Jackets’ Tangled Drawstrings Spell Danger
The death of an Ohio eighth-grader is spurring action on an easily overlooked hazard: drawstrings at the waists of children’s jackets.
Beginning today, the Consumer Product Safety Commission will advise manufacturers and parents to shorten cords, stitch down strings and remove the toggles that reportedly have contributed to accidents, injuries and deaths.
The guidelines are a follow-up to an effort last year in which dozens of children’s clothing manufacturers agreed to stop putting drawstrings on hoods and necklines.
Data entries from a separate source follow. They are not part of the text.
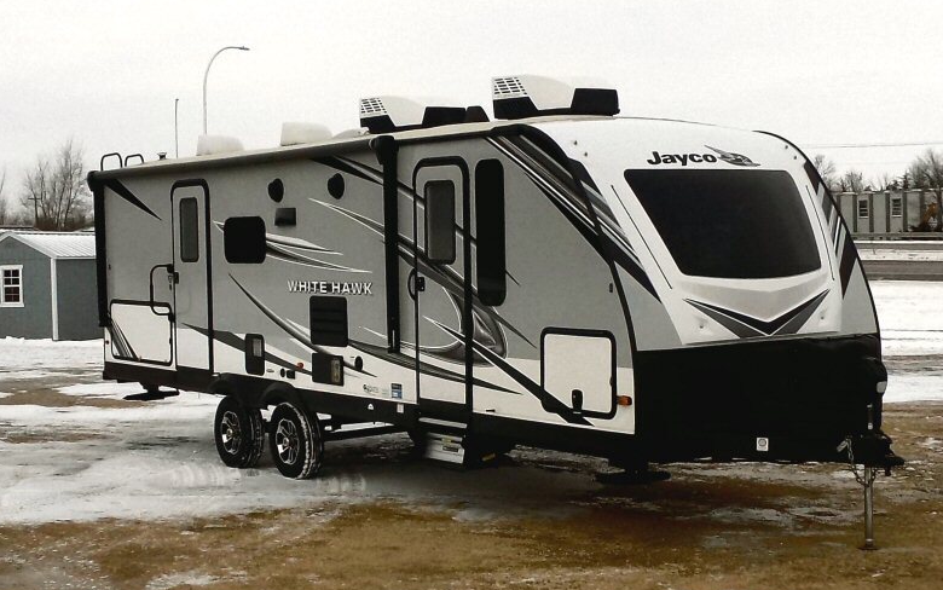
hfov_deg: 72.5
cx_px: 479
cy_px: 290
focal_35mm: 25
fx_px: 643
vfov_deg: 49.3
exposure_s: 1/160
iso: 80
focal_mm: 4
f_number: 9.9
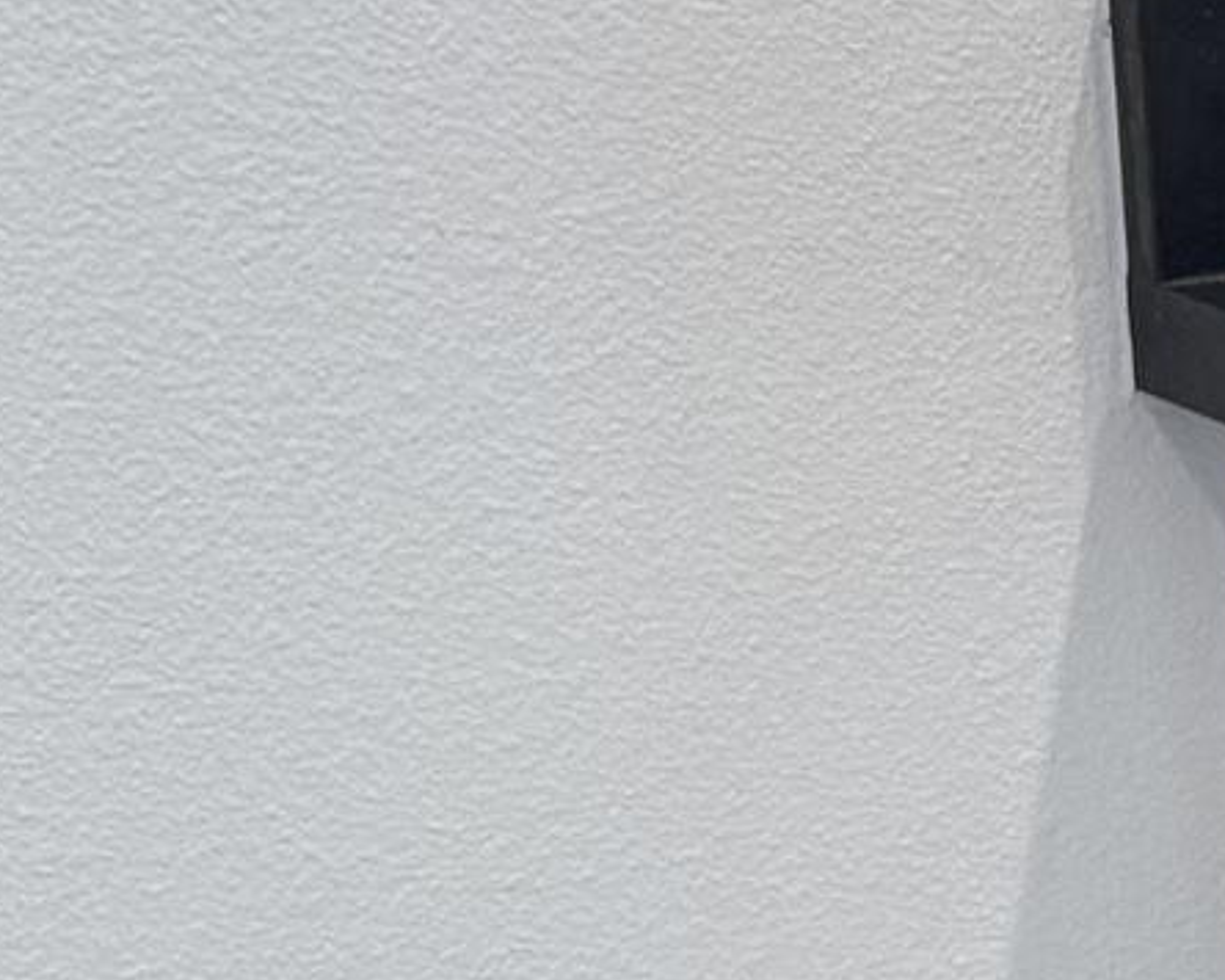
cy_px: 859
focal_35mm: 162
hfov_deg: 10.1
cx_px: 3115
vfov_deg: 9.5
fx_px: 5872
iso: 100
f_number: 1.78
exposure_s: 1/120
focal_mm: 6.76
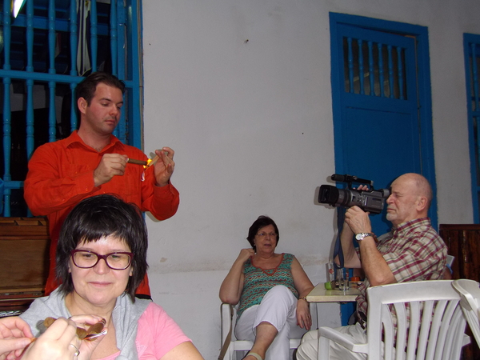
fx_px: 596
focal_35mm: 43
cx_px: 240
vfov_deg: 33.6
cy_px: 180
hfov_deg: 43.9
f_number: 3.4
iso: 181
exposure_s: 1/60
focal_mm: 7.6
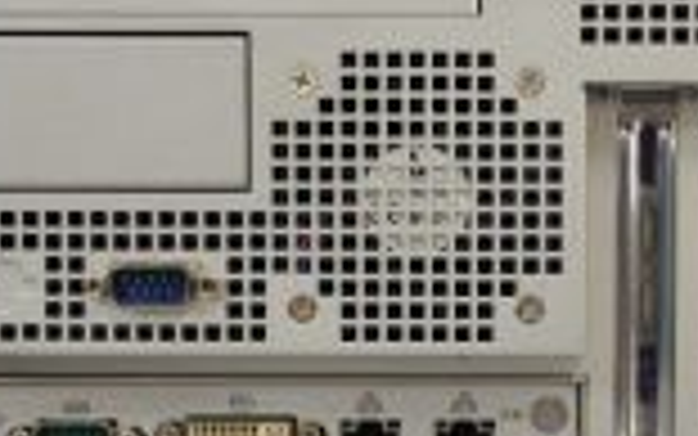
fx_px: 1351
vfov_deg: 18.3
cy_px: 274
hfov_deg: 28.7
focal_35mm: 71
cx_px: 477
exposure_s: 1/33.3
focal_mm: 5.58
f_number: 1.8
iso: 500
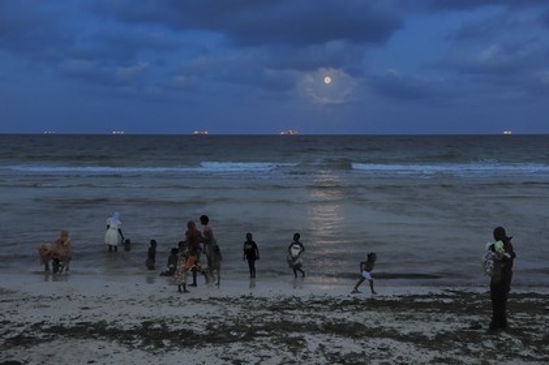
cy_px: 182
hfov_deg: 46.4
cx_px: 274
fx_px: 640
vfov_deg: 31.8
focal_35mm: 42
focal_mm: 42
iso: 3200
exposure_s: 1/40
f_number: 4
The CPSC is going a step further by trying to alert parents, stores and garment makers to the 17 children killed and 42 children injured in the last decade because of tangled drawstrings at the neckline and elsewhere.
Brandi Browder was getting off a school bus in front of her Beavercreek, Ohio, home earlier this year when one end of the cord on her coat became hooked on the bus handrail. The 13-year-old was dragged under the vehicle and killed.
The death inspired Sen. Mike DeWine, R-Ohio, to investigate the safety of school buses and push for repairs of the tiny gap between the bus rails and walls. And Rep. Dave Hobson, R-Ohio, asked the CPSC this summer to expand its drawstring neckline initiative and investigate the dangers of drawstrings that dangle below the waist.
Brandi’s mother planned to join DeWine, Hobson and CPSC Chairman Ann Brown at a news conference today.
DeWine said he’d be willing to consider further action making the new guidelines mandatory, but he believes the manufacturers should first be given a chance to make the changes on their own.